◆ **Assignment**
Report each line of the entries below that includes "github".

===== Available data =====

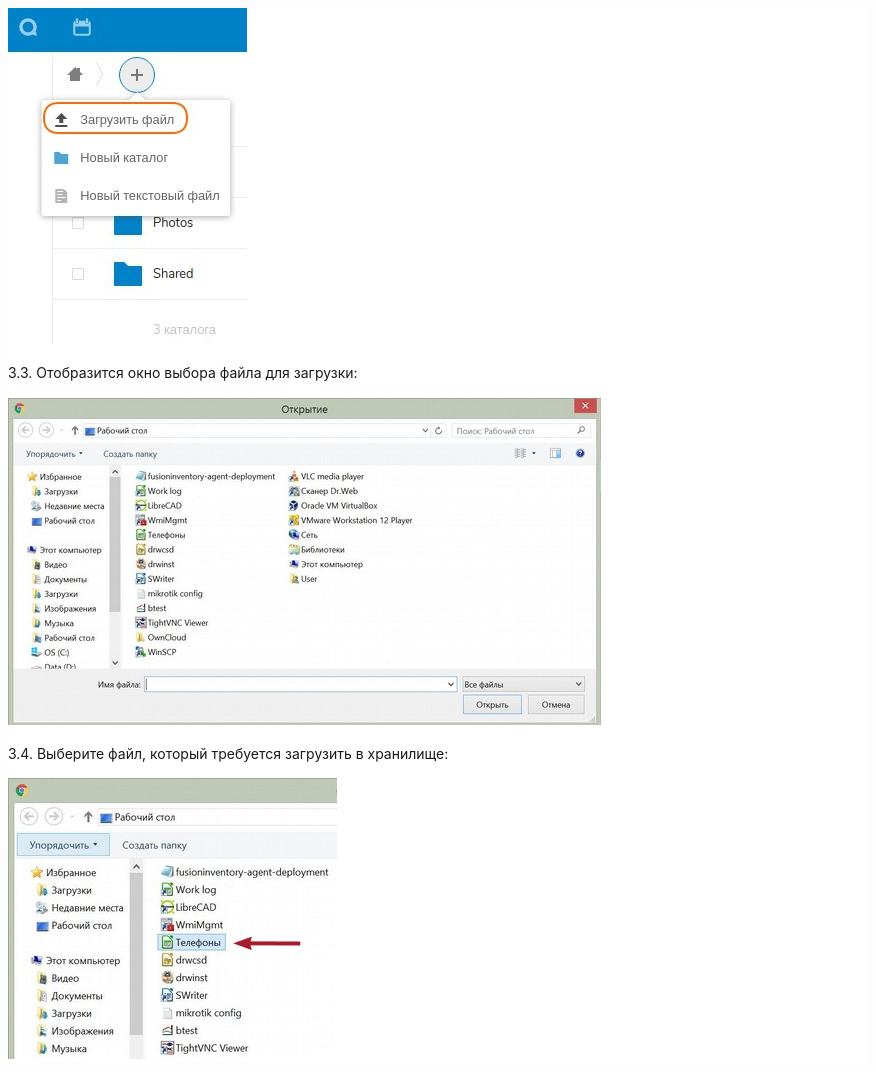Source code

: ![nextcloud_load_file](https://github.com/vrbtm/tech_writing/blob/b06711c36e53a3b06018422f2ed0d4fd9433bf2f/img/nextcloud_5.jpg)

3.3. Отобразится окно выбора файла для загрузки:

![nextcloud_load_browse](https://github.com/vrbtm/tech_writing/blob/b06711c36e53a3b06018422f2ed0d4fd9433bf2f/img/nextcloud_6.png)

3.4. Выберите файл, который требуется загрузить в хранилище:

![nextcloud_select_doc](https://github.com/vrbtm/tech_writing/blob/b06711c36e53a3b06018422f2ed0d4fd9433bf2f/img/nextcloud_7.png)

=====

◆ **Exercise output**
: ![nextcloud_load_file](https://github.com/vrbtm/tech_writing/blob/b06711c36e53a3b06018422f2ed0d4fd9433bf2f/img/nextcloud_5.jpg)
![nextcloud_load_browse](https://github.com/vrbtm/tech_writing/blob/b06711c36e53a3b06018422f2ed0d4fd9433bf2f/img/nextcloud_6.png)
![nextcloud_select_doc](https://github.com/vrbtm/tech_writing/blob/b06711c36e53a3b06018422f2ed0d4fd9433bf2f/img/nextcloud_7.png)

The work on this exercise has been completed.